[Saved data entries]
----------------------------------------
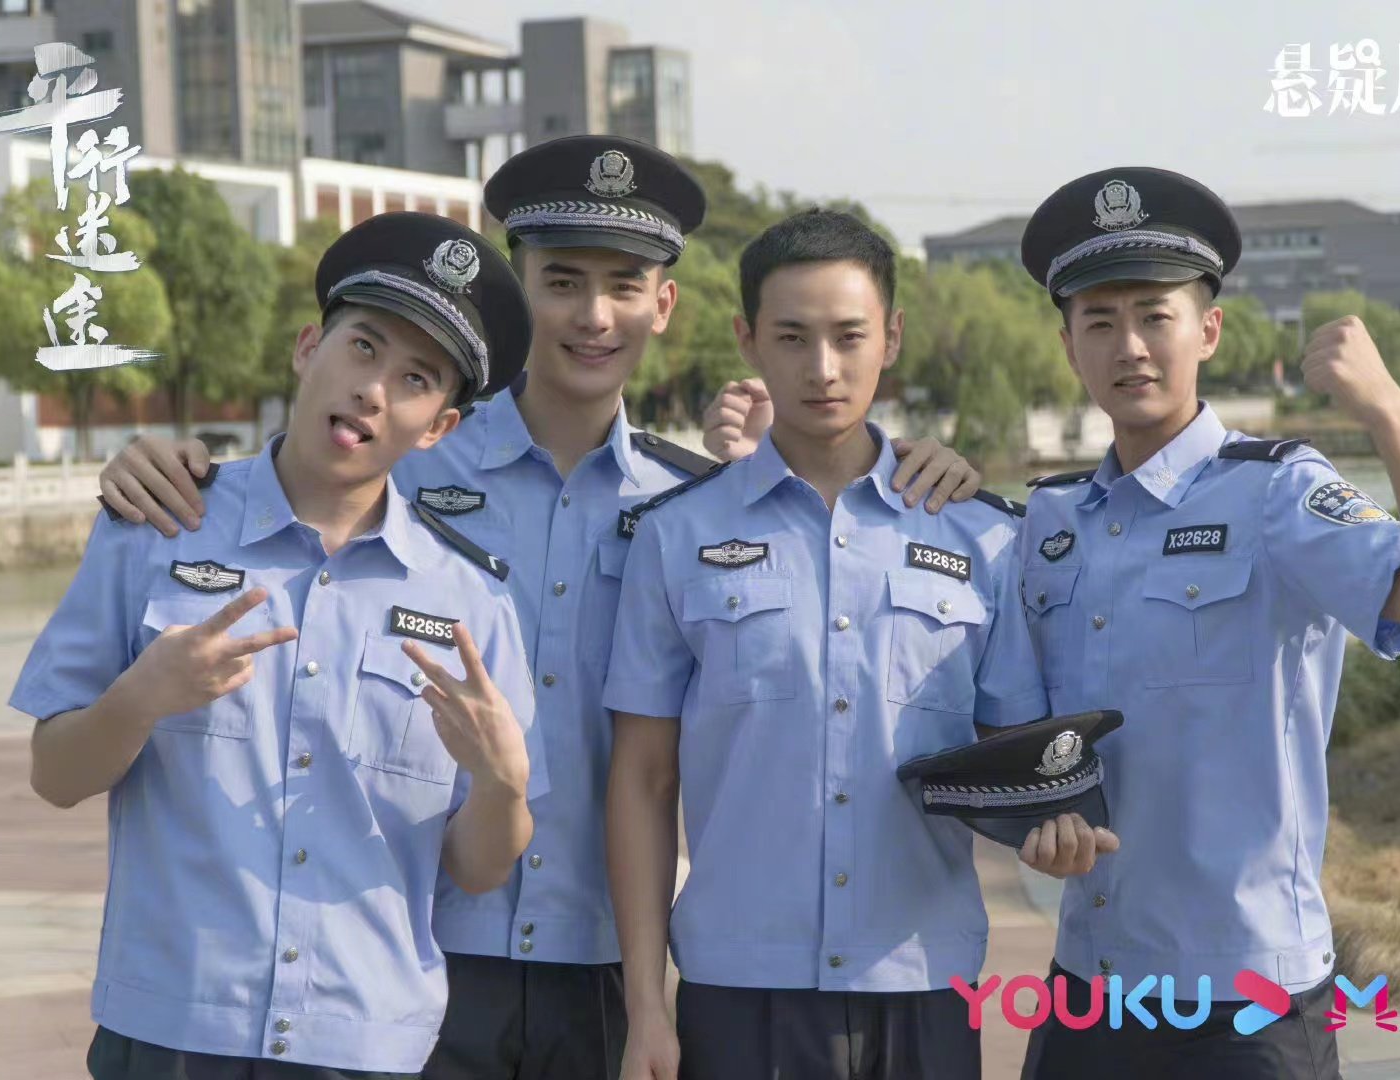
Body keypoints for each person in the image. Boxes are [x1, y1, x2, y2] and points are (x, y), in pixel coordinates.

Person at [91, 136, 982, 1080]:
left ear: (664, 306)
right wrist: (165, 462)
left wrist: (925, 473)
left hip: (600, 958)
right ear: (519, 293)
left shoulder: (690, 509)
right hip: (412, 945)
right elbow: (292, 481)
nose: (593, 316)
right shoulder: (410, 458)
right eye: (562, 282)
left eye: (624, 286)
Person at [10, 212, 546, 1079]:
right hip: (173, 1027)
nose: (374, 390)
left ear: (439, 427)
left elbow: (477, 870)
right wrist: (141, 698)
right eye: (363, 347)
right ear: (307, 348)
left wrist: (502, 784)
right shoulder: (159, 526)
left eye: (414, 378)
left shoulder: (470, 602)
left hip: (363, 1041)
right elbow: (54, 776)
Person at [603, 208, 1116, 1080]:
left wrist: (1055, 826)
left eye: (849, 336)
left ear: (893, 338)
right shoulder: (675, 536)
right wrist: (646, 1004)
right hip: (740, 985)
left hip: (924, 981)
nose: (823, 368)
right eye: (792, 337)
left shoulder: (980, 536)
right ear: (747, 340)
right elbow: (644, 780)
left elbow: (1018, 757)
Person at [1010, 167, 1400, 1079]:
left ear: (1209, 330)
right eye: (1100, 322)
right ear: (1069, 345)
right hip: (1090, 984)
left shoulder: (1278, 493)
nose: (1130, 347)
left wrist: (1389, 413)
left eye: (1155, 316)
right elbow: (1013, 722)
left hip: (1248, 999)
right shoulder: (1049, 520)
----------------------------------------
» **EXERCISE BRIEF**
Looking through the data above, count the lines that include the string "wrist" and give only the count.

» **TASK OUTPUT**
7